- **TASK DESCRIPTION**: Only the lines from the one containing "cytoplasmic/membranous positivity for" to the end of the listing below are wanted, repeated exactly.

- **THE DATA**:
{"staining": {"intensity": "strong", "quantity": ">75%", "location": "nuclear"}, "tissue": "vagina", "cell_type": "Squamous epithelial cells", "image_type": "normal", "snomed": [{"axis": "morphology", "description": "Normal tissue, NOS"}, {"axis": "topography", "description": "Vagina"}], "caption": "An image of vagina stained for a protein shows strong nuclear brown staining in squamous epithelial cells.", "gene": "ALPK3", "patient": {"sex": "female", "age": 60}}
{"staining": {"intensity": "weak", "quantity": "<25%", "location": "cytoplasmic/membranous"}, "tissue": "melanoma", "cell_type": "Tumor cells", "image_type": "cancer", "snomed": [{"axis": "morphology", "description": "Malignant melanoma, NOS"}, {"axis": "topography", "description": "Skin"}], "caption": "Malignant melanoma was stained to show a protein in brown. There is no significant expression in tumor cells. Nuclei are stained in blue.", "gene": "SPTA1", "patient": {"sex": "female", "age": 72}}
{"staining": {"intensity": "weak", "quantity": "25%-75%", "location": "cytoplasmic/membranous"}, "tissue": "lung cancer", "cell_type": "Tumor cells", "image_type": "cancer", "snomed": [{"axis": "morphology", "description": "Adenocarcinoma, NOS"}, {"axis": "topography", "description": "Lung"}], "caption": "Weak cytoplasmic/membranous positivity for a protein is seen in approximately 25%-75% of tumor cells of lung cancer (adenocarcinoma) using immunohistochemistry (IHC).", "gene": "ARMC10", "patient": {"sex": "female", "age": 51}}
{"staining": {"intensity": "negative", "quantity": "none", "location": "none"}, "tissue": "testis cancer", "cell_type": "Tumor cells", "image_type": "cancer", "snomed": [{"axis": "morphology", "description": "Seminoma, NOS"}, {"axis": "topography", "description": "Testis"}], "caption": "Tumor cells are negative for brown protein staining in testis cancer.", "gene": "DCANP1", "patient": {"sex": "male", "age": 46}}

- **ANSWER AREA**:
{"staining": {"intensity": "weak", "quantity": "25%-75%", "location": "cytoplasmic/membranous"}, "tissue": "lung cancer", "cell_type": "Tumor cells", "image_type": "cancer", "snomed": [{"axis": "morphology", "description": "Adenocarcinoma, NOS"}, {"axis": "topography", "description": "Lung"}], "caption": "Weak cytoplasmic/membranous positivity for a protein is seen in approximately 25%-75% of tumor cells of lung cancer (adenocarcinoma) using immunohistochemistry (IHC).", "gene": "ARMC10", "patient": {"sex": "female", "age": 51}}
{"staining": {"intensity": "negative", "quantity": "none", "location": "none"}, "tissue": "testis cancer", "cell_type": "Tumor cells", "image_type": "cancer", "snomed": [{"axis": "morphology", "description": "Seminoma, NOS"}, {"axis": "topography", "description": "Testis"}], "caption": "Tumor cells are negative for brown protein staining in testis cancer.", "gene": "DCANP1", "patient": {"sex": "male", "age": 46}}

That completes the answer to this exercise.